### What is required
Scan the records for "size". Show the matching lines.

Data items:
::::

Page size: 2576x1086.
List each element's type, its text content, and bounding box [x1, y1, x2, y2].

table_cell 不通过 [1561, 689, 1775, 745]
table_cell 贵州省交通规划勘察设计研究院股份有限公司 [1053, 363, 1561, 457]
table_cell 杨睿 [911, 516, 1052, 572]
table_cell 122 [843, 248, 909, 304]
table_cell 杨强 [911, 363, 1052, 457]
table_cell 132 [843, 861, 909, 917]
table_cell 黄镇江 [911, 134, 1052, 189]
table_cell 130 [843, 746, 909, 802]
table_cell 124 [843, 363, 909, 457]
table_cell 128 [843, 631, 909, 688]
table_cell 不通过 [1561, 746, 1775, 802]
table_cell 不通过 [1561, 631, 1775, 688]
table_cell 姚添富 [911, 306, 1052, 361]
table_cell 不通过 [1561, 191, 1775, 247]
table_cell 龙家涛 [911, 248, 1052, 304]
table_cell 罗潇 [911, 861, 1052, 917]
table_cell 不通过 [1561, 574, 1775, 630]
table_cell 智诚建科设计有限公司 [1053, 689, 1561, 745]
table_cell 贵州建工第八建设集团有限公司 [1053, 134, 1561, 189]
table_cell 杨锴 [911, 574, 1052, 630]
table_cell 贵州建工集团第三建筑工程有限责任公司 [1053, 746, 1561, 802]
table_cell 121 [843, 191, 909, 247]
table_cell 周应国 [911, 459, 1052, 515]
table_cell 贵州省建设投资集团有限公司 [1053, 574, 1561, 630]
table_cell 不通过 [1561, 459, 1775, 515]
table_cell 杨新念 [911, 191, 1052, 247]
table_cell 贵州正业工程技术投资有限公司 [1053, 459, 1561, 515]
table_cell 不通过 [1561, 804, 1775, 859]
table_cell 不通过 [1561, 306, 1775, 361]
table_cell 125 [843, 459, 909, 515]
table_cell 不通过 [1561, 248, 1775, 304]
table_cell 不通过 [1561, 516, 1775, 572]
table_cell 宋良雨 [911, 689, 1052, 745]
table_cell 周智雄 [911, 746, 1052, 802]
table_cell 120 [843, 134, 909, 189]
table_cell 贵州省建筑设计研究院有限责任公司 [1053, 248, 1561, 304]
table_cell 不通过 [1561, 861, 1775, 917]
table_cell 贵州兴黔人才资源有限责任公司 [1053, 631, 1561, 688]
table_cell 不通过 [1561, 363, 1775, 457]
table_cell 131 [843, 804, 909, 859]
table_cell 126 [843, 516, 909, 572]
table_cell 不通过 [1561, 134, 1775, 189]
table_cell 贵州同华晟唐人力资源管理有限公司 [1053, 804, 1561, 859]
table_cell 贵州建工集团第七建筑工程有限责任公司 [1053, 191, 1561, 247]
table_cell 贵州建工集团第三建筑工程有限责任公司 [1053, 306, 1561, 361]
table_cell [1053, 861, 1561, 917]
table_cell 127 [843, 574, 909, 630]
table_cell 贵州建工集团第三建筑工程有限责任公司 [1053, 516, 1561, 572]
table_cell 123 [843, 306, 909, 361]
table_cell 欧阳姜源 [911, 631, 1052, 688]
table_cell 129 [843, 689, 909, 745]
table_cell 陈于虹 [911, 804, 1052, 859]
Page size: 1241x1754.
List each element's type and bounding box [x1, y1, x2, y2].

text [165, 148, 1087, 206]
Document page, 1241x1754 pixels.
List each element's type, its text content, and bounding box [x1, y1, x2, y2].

::::

### Written solution
Page size: 2576x1086.
Page size: 1241x1754.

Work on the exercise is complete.